For today's coverage of CRYPTO 2010 we (Stephen Williams and I) picked the "i-Hop Homomorphic Encryption and Rerandomizable Yao Circuits" paper by C. Gentry, S. Halevi and V. Vaikuntanathan. Not only did Vaikuntanathan give a really good talk but also the ideas of the paper are quite appealing. Suppose you have the following setting:
  • Alice encrypts a message m into an ciphertext c0 and sends c0 to the server 1
  • who has to evaluate a function c1<-F1(c0) such that Dec(c1)=f1(m). He then passes c1 on to server 2
  • who evaluates a similar function c2<-F2(c1) such that Dec(c2)=f2(f1(m)).
  • It goes on like his until the last (xth) Server sends cx to Dora who knows the secret key and computes Dec(cx)=...(f2(f1(m))).
Sounds cool, doesn't it?

Well, there's a nasty little problem which got solved by Gentry, Halevi and Vaikuntanathan (GHV) in their paper: How do you keep the functions fi that were applied to the ciphertexts secret if Alice, some of the servers and Dora work together to reveal the function that has been used? GHV use garbled Yao circuits to implement the functions evaluated by the servers. While these circuits look completely random to Dora, who gets all of them, they don't look as random to the servers who created them. So if Dora gives the entire garbled circuit to the collaborating servers, they are able to de-garble the circuit and the functions of the honest servers that should be protected can be reconstructed by the dishonest ones. However, if each server can re-randomize the previous circuits passed on to him, the previous servers can not derandomize their part of the entire circuit and therefore the honest server protected his function. GHV show in their paper how to achieve this re-randomization using the DDH based encryption scheme from Boneh, Halevi, Hamburg and Ostrovsky (proposed at Crypto'08). That rocks!

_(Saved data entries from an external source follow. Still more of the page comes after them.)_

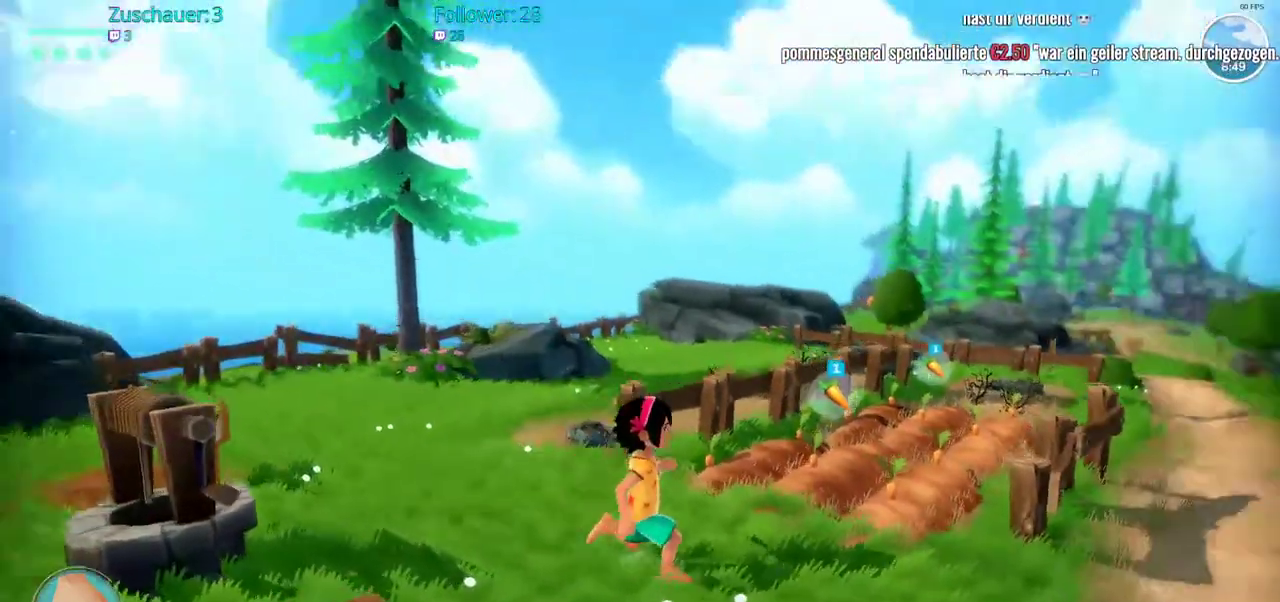
{"buttons": [], "left_stick": "up-right", "right_stick": "center", "events": [[167, "right_stick", "center"]]}
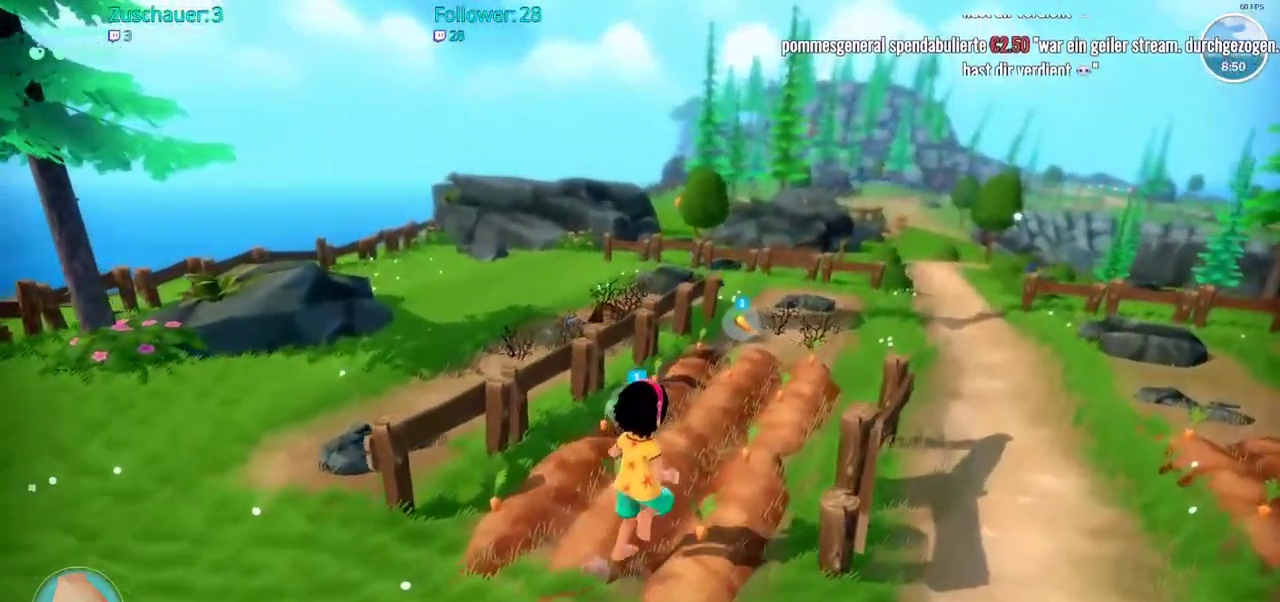
{"buttons": [], "left_stick": "left", "right_stick": "left", "events": [[167, "left_stick", "up-left"], [267, "left_stick", "left"], [383, "right_stick", "left"]]}
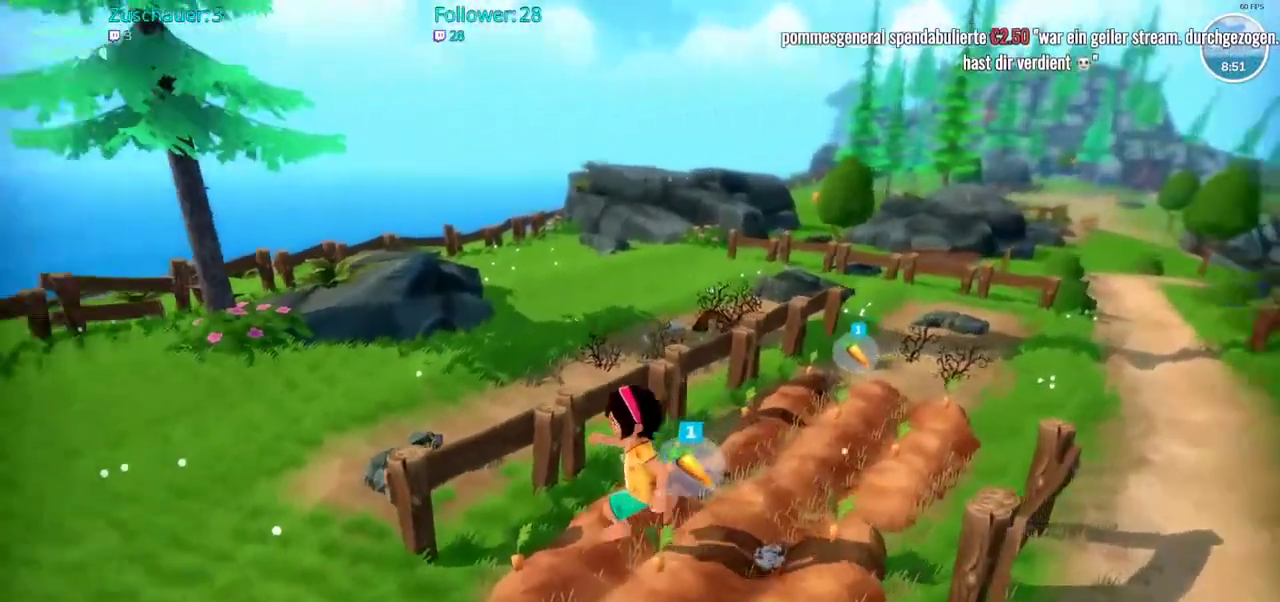
{"buttons": [], "left_stick": "up-right", "right_stick": "right", "events": [[167, "left_stick", "center"], [167, "right_stick", "center"], [383, "left_stick", "up-right"], [433, "right_stick", "right"]]}
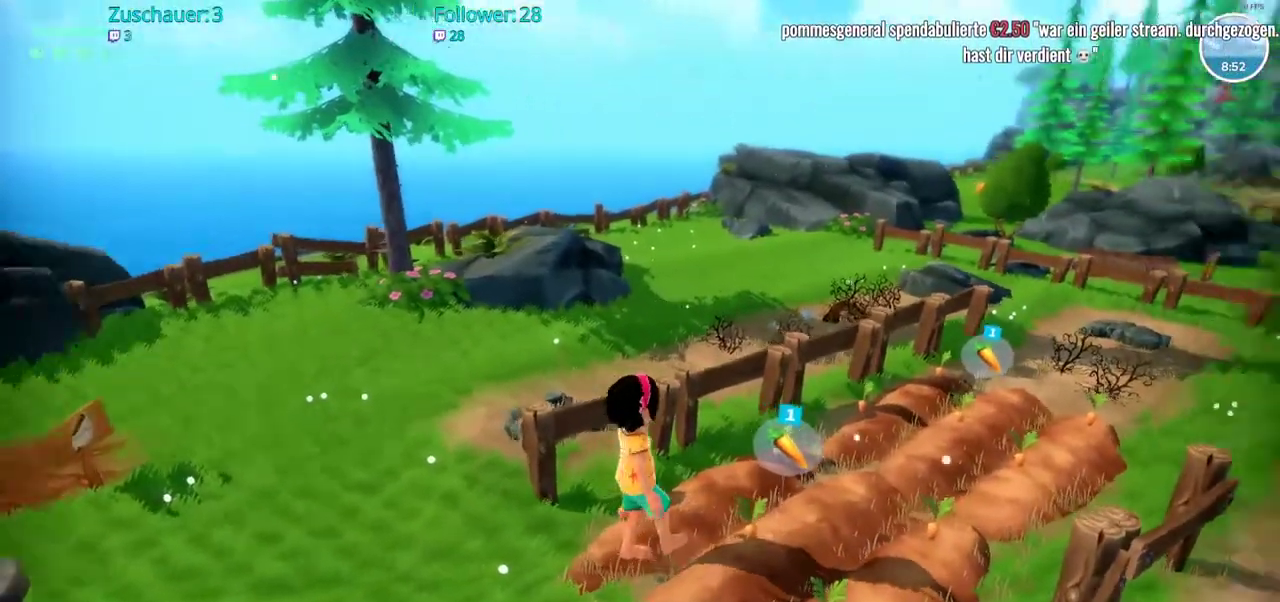
{"buttons": [], "left_stick": "up", "right_stick": "center", "events": [[333, "left_stick", "up"], [417, "right_stick", "center"]]}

The claim that this could actually be of practical relevance is believable. Yao's circuits were once thought to be slow, but recent work by researchers here at Bristol has shown them to be practical. Furthermore, a homomorphic encryption scheme is considered to be "compact" if the ciphertext size remains constant; using the re-randomizable Yao circuits GHV create a "non-compact" homomorphic encryption scheme whose ciphertext size grows after every function applied to the scheme. However, and this is the interesting part, the growth of the ciphertext is polynomial and may thus still be practical. As Vaikuntanathan pointed out in his talk, people should look at how many "hops" (or functions) are going to be applied with the homomorphic encryption scheme; if this number is low, their "non-compact" version may be suitable.

So, why does anyone actually care about this? One possible application (here we slightly generalize Vaikuntanathan's example of e-mail filtering) is searching a database for keywords where the keywords are supplied by multiple parties and neither the database nor the keywords of the other parties should be revealed to any party.

1 comment:

  1. I wonder whether the Non-Interactive Verifiable Computing scheme proposed by Gennaro, Gentry and Parno today can be combined with the i-Hop scheme. Both rely on Yao circuits but the verifiable scheme requires Yao circuits encrypted using a fully homomorphic encryption scheme. (Which of course are still rather inefficient.)

    However, I think it would be a nice feature if the servers in the i-Hop scheme could get a confirmation that their circuits have been evaluated correctly.

    My guess is that it is possible (with some tweaks) and that Genntry has done this in a paper which is due to be published already.